┌──

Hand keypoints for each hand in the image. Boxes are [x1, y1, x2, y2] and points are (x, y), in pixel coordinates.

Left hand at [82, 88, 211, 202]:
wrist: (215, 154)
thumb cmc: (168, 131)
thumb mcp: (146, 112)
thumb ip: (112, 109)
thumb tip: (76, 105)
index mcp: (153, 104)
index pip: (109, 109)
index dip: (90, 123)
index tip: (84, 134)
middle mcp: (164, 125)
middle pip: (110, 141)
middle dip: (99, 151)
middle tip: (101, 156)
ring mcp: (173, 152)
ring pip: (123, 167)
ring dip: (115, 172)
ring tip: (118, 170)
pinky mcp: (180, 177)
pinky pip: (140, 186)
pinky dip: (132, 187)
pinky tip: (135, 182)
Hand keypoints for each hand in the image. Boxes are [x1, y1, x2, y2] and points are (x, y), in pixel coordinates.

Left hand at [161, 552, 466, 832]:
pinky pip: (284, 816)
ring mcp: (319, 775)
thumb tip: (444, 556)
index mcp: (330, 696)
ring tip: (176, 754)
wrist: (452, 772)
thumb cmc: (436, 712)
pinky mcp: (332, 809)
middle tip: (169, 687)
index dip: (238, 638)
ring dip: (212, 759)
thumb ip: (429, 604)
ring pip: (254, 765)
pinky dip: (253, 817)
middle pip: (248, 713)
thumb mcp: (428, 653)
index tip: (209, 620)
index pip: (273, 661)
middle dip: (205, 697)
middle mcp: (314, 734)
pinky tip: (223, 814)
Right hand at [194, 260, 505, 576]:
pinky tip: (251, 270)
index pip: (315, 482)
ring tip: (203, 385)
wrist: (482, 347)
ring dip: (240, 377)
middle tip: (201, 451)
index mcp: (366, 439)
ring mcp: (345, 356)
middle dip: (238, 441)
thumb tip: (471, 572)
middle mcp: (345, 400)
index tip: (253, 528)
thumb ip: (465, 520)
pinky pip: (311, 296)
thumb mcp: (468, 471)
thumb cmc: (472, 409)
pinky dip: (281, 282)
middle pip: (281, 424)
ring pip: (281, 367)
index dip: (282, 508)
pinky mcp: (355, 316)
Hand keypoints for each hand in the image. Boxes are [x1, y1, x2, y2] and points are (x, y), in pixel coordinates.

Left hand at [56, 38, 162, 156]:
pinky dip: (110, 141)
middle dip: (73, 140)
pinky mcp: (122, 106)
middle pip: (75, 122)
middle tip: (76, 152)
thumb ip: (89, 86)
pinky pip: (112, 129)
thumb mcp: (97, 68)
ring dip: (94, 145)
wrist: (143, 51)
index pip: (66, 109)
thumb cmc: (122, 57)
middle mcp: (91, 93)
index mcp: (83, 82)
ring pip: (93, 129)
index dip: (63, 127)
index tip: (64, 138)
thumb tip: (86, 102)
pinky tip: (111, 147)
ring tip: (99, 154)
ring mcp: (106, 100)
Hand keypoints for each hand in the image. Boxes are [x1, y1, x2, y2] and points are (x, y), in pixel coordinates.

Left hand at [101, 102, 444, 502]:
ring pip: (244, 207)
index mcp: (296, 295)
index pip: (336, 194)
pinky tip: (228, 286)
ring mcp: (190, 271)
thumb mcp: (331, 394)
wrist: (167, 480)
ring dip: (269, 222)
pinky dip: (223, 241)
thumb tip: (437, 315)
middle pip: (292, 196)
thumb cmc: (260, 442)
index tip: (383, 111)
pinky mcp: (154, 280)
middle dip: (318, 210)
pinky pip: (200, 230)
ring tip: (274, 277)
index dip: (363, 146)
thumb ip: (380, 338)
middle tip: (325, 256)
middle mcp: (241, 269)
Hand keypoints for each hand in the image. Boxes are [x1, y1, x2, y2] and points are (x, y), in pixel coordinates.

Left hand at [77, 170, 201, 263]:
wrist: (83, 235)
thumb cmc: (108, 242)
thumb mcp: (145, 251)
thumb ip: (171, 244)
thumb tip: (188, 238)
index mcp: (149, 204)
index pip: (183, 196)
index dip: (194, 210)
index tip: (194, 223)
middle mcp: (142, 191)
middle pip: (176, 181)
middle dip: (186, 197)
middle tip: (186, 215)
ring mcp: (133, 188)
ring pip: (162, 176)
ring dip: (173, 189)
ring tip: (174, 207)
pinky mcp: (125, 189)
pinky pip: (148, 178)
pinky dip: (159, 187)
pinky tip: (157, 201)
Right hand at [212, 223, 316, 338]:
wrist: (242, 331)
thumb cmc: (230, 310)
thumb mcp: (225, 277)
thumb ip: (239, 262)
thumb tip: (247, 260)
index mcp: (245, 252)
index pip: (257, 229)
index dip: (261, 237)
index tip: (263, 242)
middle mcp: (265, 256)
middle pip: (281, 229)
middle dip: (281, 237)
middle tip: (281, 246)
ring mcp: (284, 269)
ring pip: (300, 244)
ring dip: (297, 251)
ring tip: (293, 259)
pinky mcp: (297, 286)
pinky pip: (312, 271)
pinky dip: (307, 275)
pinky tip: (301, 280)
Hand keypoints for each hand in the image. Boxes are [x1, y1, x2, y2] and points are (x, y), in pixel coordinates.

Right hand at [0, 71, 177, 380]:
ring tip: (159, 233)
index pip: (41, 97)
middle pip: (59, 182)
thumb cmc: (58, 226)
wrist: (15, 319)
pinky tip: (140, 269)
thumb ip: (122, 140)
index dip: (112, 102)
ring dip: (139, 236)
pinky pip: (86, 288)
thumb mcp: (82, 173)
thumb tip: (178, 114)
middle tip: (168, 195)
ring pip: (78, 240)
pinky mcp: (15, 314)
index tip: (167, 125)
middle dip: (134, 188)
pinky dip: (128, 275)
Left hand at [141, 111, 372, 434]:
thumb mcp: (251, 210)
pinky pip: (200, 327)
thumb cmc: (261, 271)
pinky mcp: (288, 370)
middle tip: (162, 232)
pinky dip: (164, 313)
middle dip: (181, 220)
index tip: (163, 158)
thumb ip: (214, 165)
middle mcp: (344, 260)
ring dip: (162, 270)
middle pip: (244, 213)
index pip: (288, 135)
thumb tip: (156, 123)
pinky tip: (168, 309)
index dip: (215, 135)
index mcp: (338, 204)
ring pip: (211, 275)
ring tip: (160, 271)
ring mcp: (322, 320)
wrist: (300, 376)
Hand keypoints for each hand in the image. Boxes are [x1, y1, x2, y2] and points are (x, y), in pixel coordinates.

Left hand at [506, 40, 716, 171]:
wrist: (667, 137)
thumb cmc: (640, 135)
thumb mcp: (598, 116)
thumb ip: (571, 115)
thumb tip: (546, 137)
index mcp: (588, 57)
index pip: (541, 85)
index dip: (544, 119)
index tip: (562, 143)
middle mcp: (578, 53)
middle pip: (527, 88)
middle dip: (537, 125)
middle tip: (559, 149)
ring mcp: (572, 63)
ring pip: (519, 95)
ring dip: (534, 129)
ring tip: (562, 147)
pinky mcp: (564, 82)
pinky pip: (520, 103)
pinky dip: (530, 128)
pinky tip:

└──

DESCRIPTION OF THE TASK: Only a number is wanted here: how many lines of the material contain the string "Left".

RESPONSE AREA: 7